A precedent on defendants’ appearance before a jury was set in a Missouri death penalty case appealed to the United States Supreme Court. In a 7-2 decision in 2011, SCOTUS ruled that shackling could only be done for certain reasons for specific defendants, otherwise it could be a violation of Constitutional rights to shackle a defendant in either the sentencing or guilt phase of a trial.

Miller County Prosecuting Attorney Ben Winfrey along with Special Prosecutor Sherrie Nichole Hamner are trying the case that originated in Miller County but was transferred to Laclede County when a change of venue motion was granted.

Fisher, 29, stands charged of first degree assault - serious physical injury or special victim, stemming from an October 27, 2009 incident in which his infant daughter was allegedly beaten and sustained serious injuries. This Class A felony carries a punishment of 10 to 30 years or life imprisonment in the Missouri Department of Corrections.

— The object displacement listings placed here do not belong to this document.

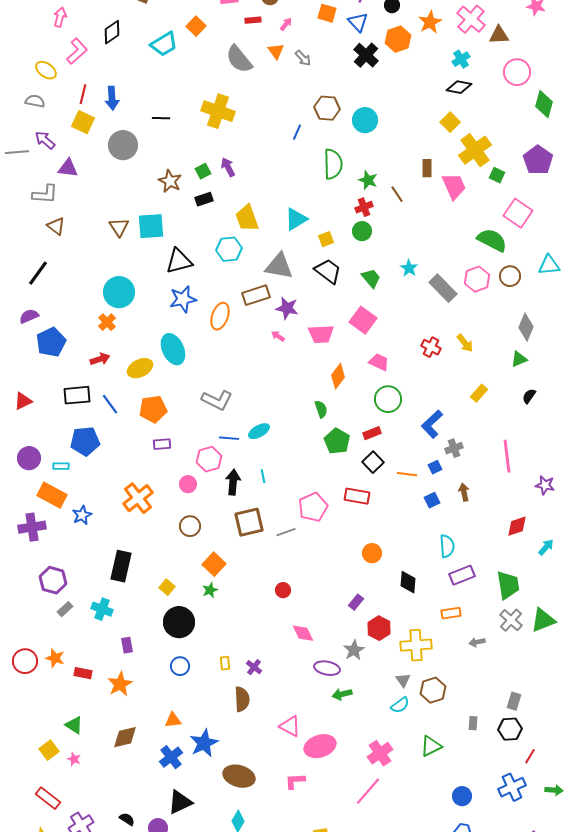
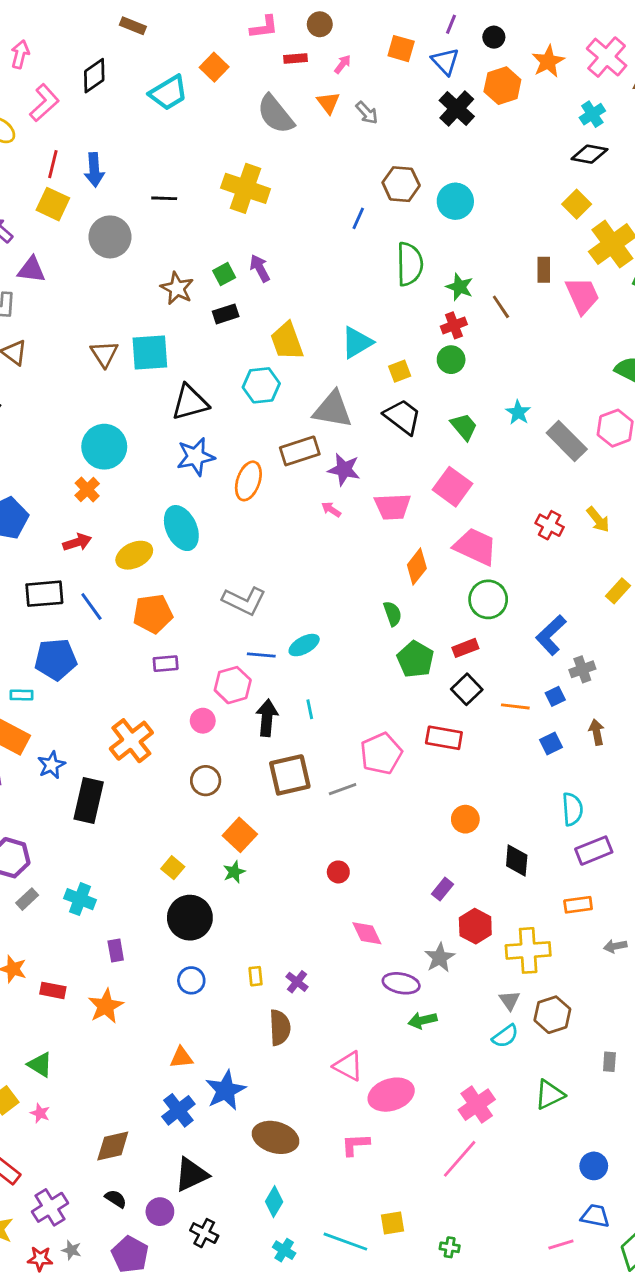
pink trapezoid: (379, 362) -> (475, 547), size x1.5
black rectangle: (121, 566) -> (89, 801), moved
brown diamond: (125, 737) -> (113, 1146), moved

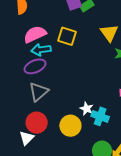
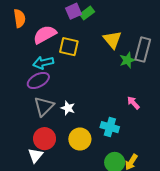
pink semicircle: (35, 34) -> (45, 35), moved
white star: (87, 109) -> (68, 108), moved

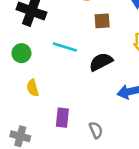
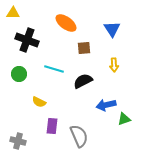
yellow semicircle: (33, 88) -> (39, 102), moved, turned -48
gray semicircle: (96, 130) -> (79, 136), size x1.6

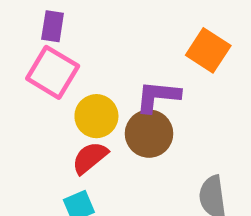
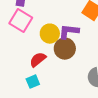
yellow circle: (96, 116) -> (50, 34), moved

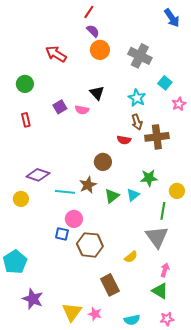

Special Prosecutor Hamner said no depositions have been taken yet in the case, but Cartwright said the defense would be able to proceed with trial in January.

A jury pool of no less than 100 people are expected to be called in for voir dire and Richardson told both sides to prepare for opening statements, though it will depend on how long jury questioning lasts.

Fisher was initially arrested in October 2009. Former Miller County Prosecuting Attorney Matt Howard charged him with two counts of forcible sodomy against the man’s five-month-old infant daughter from an October 27, 2009, incident.

Fisher was released in 2015 by order of Cole County Circuit Judge Patricia Joyce. He was awaiting trial on the two counts when his defense attorney successfully argued his right to a speedy and fair trial was violated by the Miller County judicial system due to several continuances and delays. An initial request by Fisher for a speedy trial was followed by unclear documentation regarding which party was responsible for multiple subsequent continuances.

On the afternoon of October 28, 2009, the victim was admitted to Lake Regional Hospital with apparent signs of physical and sexual child abuse, according to investigators.

“Specifically, the child was diagnosed with numerous facial bruises, a left acute mildly displaced comminuted left parietal and non-displaced left occipital skull fracture, a large scalp contusion; an acute bilateral frontal subarachnoid and parafalcine subdural hemorrhages; and extensive pre, intra, and sub retinal hemorrhages,” according to the probable cause statement.

The infant and a 2-year-old sibling were placed in emergency protective care and were later adopted after Fisher and the mother, Samantha Widman, lost their parental rights. Widman pled guilty to child endangerment and was placed on probation.

“The above named defendant further disclosed that [the victim] wouldn’t stop crying after he sodomized her, so he hit her in the head with his fist as hard as he could. The above defendant stated he wanted [victim)] to die,” according to the statement.

According to court documents, Fisher was considered a danger to the public. His mother allegedly fled to another state after reportedly being assaulted by him. Fisher was considered a flight risk because he had previously lived most of his life in Michigan and Ohio, according to the document.

On October 29, 2009, Fisher confessed to assaulting and sodomizing his infant daughter, but later recanted before a scheduled court hearing and claimed to have forgotten what happened. The confession was thrown out of the record.